- EXERCISE -
Would you print the lines below exactly, beginning at the line that has "right elbow: (1396, 1172)" and stopping after the line that has "left ear: (39, 159)"? Only those lines, and no pictures.

=====

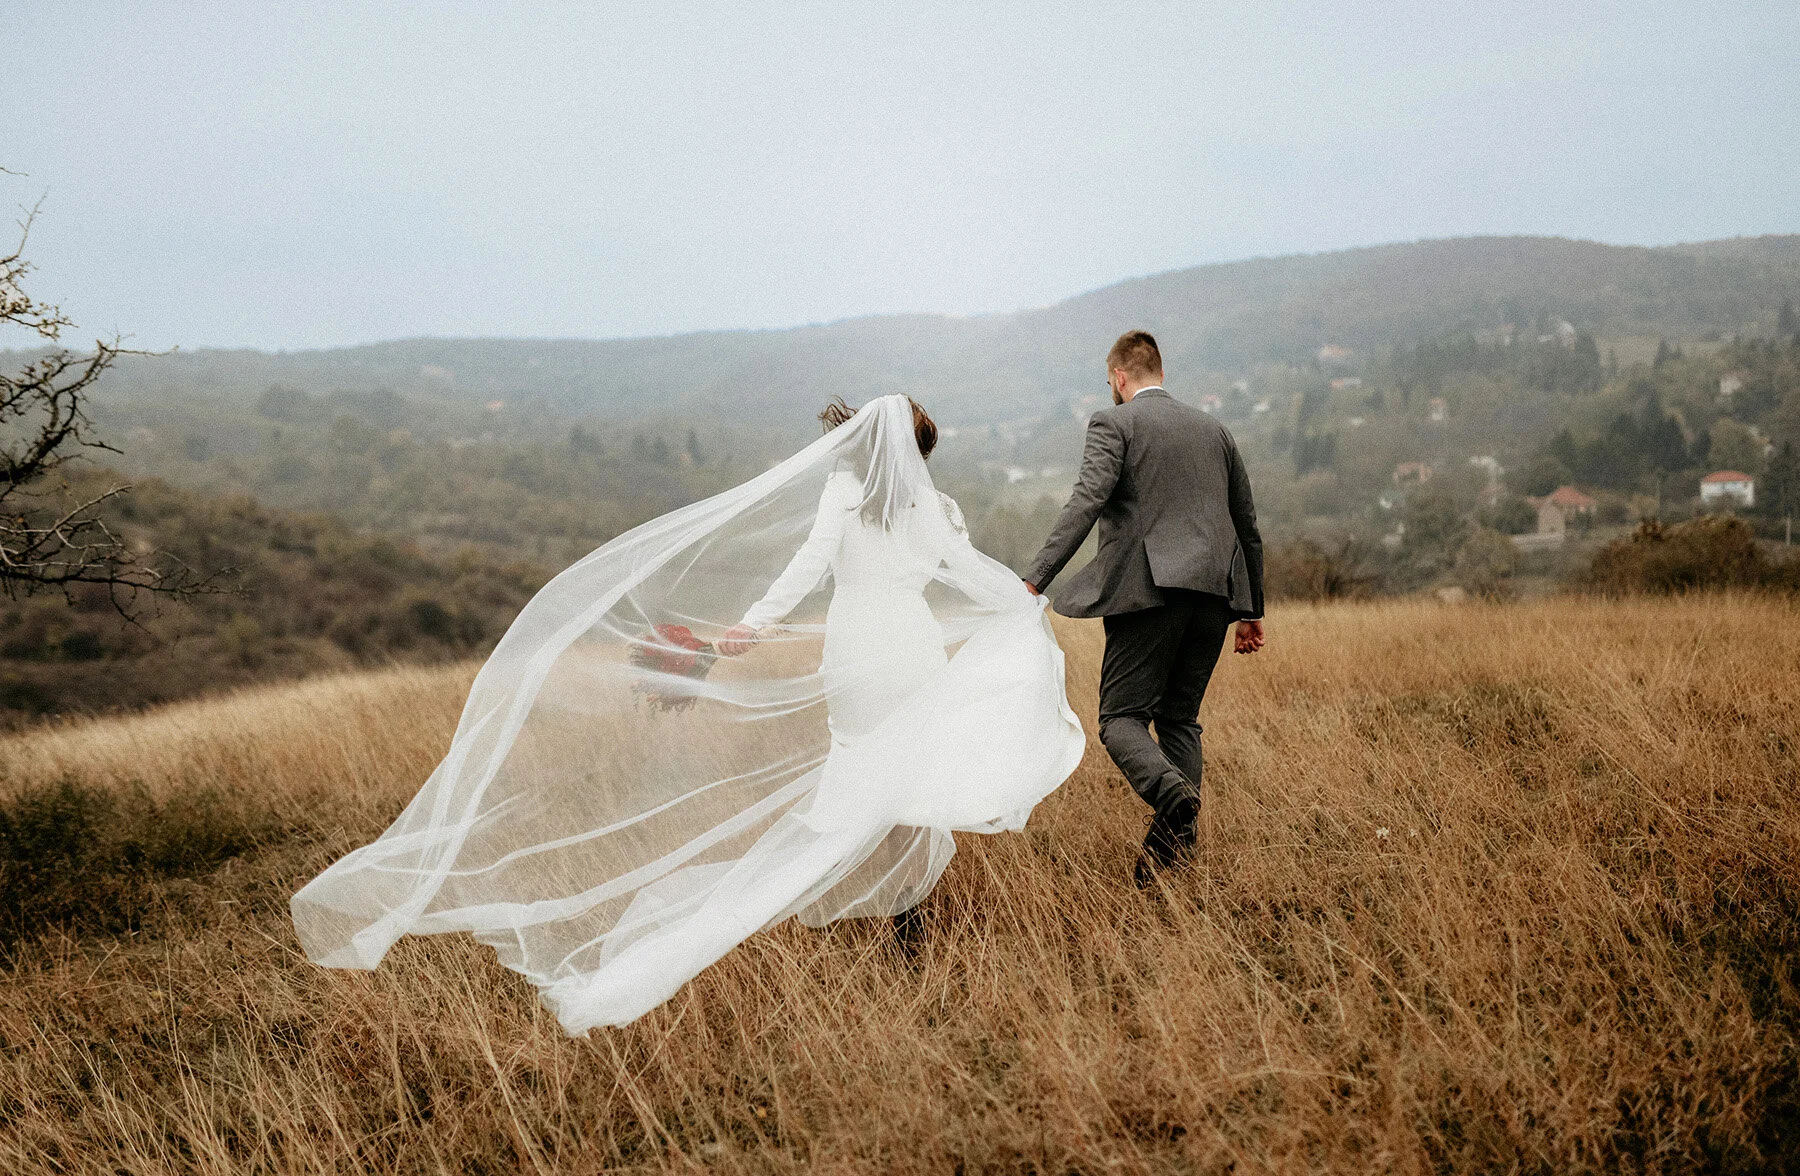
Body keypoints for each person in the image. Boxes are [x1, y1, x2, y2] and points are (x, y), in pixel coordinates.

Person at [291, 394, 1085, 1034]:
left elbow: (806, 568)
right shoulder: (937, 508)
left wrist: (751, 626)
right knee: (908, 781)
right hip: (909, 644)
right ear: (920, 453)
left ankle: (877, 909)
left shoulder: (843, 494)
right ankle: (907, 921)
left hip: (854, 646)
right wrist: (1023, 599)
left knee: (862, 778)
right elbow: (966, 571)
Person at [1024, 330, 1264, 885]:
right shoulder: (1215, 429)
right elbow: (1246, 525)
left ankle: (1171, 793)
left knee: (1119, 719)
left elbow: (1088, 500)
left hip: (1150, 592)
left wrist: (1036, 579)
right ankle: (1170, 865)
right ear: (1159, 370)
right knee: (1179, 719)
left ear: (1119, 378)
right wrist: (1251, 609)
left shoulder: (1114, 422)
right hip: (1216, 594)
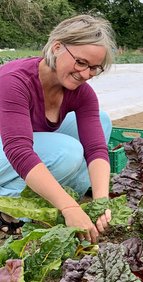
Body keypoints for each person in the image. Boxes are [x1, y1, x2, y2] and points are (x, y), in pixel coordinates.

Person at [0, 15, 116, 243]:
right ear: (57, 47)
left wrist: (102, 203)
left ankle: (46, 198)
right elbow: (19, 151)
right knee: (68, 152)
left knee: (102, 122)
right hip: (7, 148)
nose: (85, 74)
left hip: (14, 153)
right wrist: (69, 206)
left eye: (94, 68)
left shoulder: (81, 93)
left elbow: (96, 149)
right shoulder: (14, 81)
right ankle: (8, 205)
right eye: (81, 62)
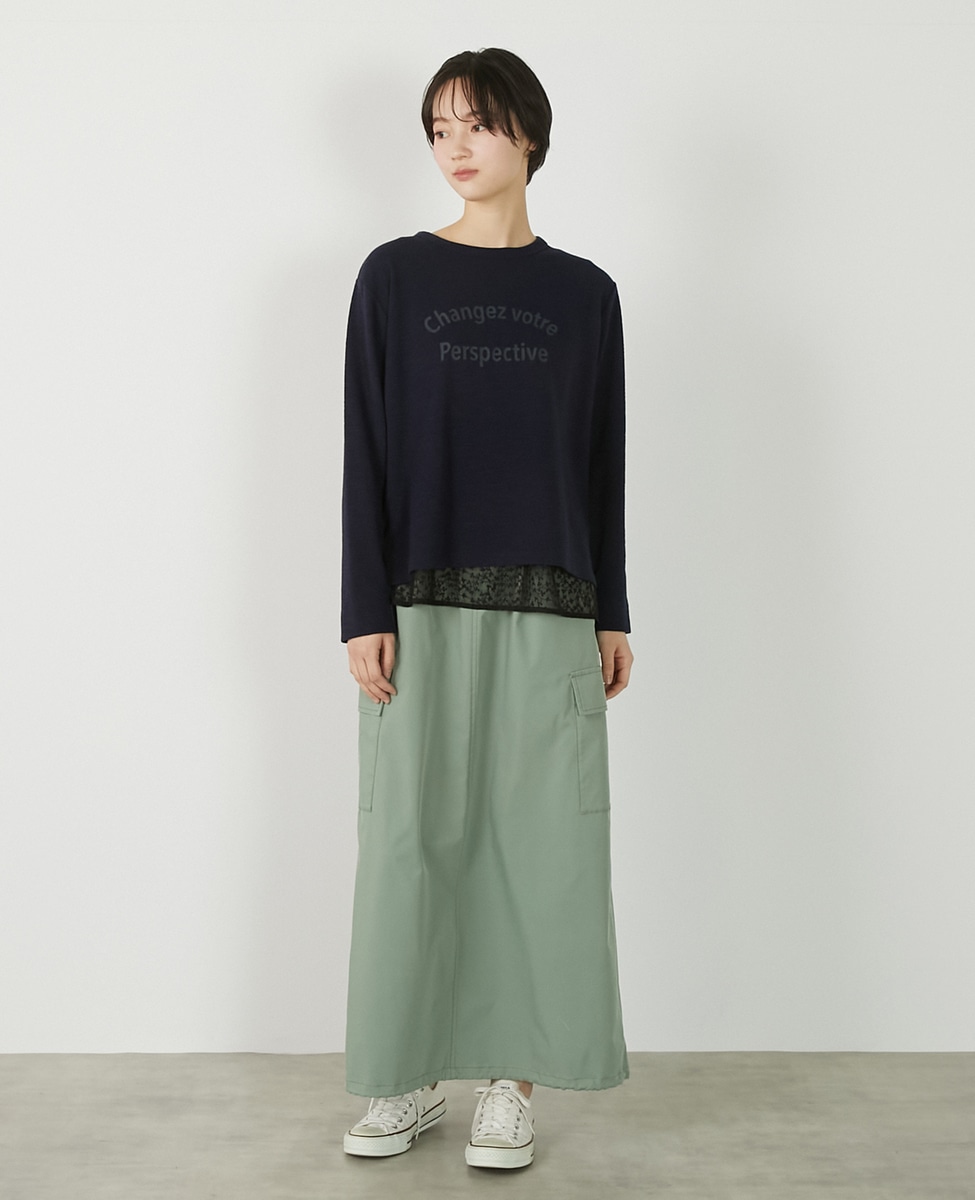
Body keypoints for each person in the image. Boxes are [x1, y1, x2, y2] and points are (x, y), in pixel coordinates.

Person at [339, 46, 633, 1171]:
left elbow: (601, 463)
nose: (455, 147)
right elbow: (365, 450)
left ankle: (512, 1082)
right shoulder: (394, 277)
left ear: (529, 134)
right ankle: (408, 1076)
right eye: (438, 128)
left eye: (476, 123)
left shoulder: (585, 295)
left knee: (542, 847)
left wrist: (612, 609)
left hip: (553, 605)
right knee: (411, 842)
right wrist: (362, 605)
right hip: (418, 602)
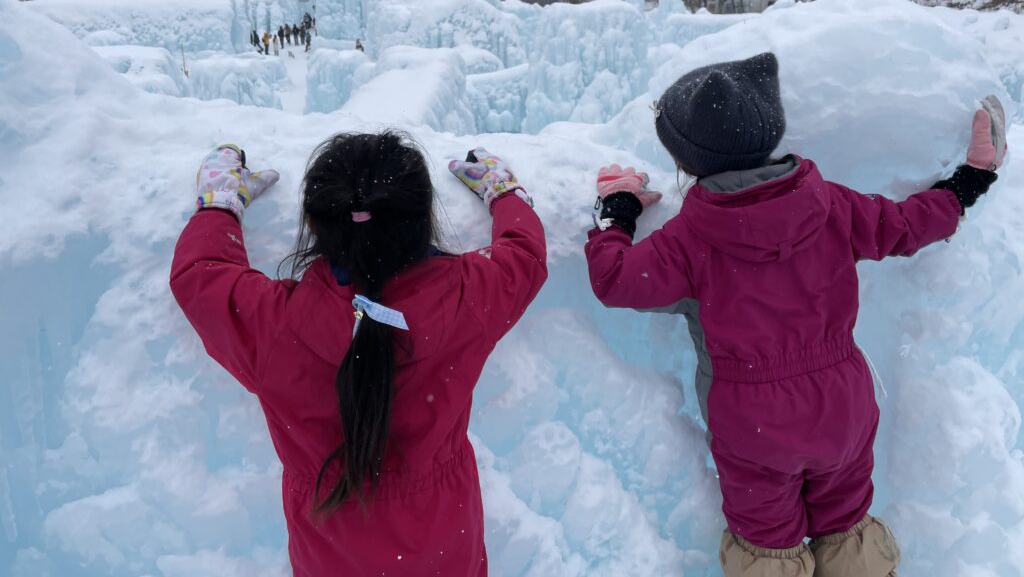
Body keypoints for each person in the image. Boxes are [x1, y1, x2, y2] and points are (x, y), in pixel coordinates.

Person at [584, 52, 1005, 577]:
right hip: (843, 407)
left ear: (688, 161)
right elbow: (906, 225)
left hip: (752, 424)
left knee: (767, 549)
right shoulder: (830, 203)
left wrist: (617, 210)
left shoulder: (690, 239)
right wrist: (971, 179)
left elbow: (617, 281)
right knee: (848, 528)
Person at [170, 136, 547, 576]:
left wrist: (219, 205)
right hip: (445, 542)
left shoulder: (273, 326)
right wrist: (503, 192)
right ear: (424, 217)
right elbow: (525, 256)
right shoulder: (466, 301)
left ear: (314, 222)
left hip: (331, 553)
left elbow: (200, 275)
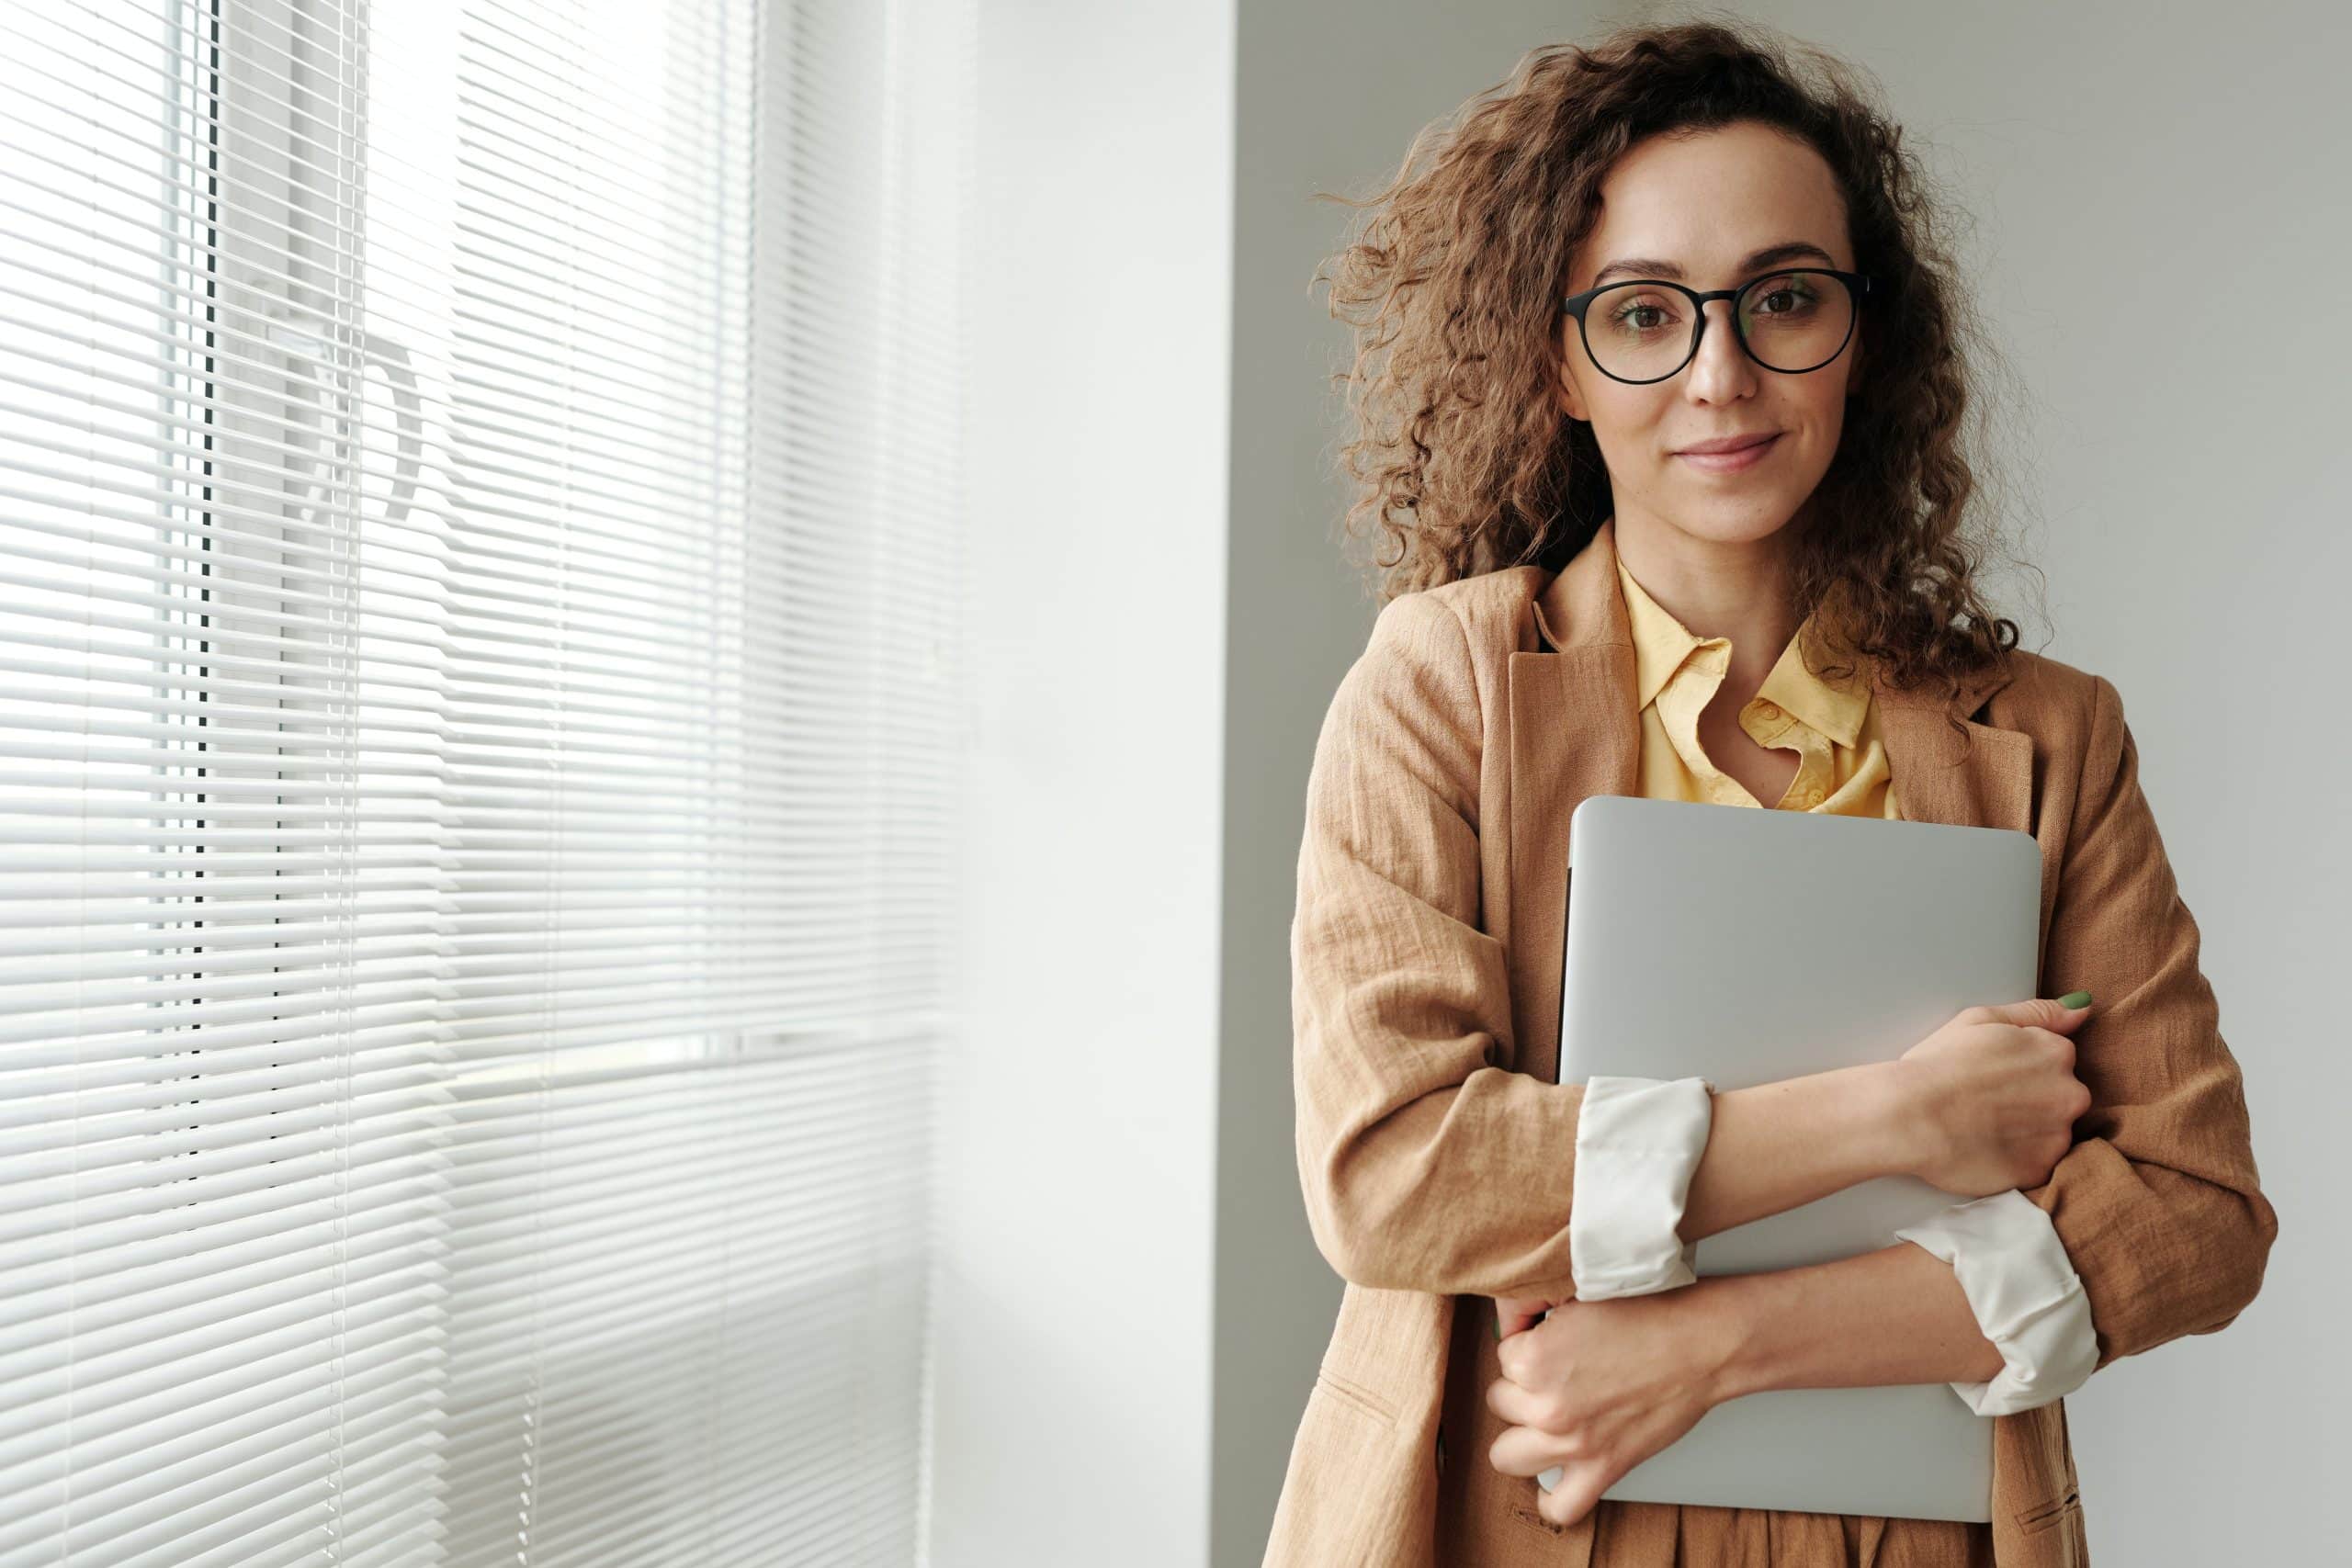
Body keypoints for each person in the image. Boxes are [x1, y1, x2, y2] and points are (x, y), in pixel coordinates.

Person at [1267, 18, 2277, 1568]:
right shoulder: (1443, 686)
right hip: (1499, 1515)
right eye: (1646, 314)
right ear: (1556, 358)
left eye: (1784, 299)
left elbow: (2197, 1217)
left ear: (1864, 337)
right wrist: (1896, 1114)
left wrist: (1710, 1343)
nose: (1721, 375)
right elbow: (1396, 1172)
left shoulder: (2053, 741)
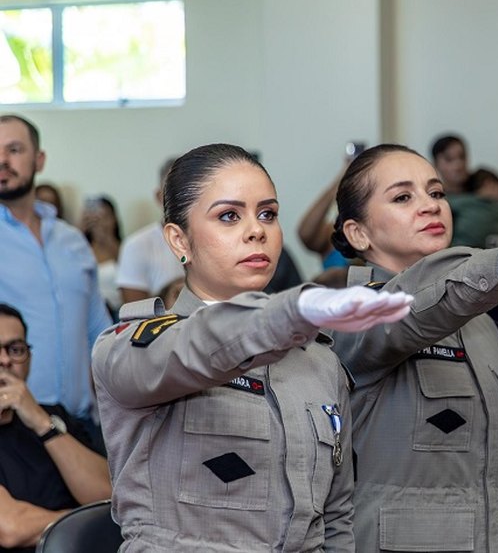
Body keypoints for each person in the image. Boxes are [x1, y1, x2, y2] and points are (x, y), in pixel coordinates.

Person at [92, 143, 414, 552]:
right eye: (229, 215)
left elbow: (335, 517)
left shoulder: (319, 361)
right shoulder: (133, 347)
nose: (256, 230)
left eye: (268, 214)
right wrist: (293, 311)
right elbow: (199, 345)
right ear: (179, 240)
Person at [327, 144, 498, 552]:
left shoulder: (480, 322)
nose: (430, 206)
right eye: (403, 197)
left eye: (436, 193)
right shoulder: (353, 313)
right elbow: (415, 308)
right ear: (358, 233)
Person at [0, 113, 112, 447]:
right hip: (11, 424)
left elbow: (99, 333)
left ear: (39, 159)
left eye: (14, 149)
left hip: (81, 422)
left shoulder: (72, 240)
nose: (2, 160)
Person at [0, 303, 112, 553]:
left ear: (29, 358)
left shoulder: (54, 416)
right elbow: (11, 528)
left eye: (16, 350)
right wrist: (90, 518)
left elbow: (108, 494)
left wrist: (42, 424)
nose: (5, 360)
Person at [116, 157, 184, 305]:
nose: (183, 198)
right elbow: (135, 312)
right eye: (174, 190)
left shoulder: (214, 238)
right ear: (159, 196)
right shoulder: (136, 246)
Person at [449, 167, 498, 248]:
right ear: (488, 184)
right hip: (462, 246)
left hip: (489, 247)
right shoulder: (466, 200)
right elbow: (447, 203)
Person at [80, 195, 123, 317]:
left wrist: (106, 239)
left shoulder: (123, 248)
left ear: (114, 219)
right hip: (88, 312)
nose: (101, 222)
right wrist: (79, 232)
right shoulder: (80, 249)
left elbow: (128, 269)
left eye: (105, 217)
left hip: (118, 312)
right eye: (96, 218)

=====

- RESPONSE BELOW -
right elbow: (1396, 1172)
left shoulder: (2053, 741)
Body keypoints for each person in the image. Boxes are [x1, y1, x2, y2] and points are (x, y), in pixel coordinates.

Person at [92, 143, 414, 552]:
right eye: (229, 215)
left elbow: (335, 517)
left shoulder: (319, 361)
right shoulder: (133, 347)
nose: (256, 230)
left eye: (268, 214)
right wrist: (293, 311)
right elbow: (199, 345)
right ear: (179, 240)
Person at [327, 144, 498, 552]:
left shoulder: (480, 322)
nose: (430, 206)
right eye: (403, 197)
left eye: (436, 193)
right shoulder: (353, 313)
right elbow: (415, 308)
right ear: (358, 233)
Person at [0, 113, 112, 447]:
right hip: (11, 424)
left elbow: (99, 333)
left ear: (39, 159)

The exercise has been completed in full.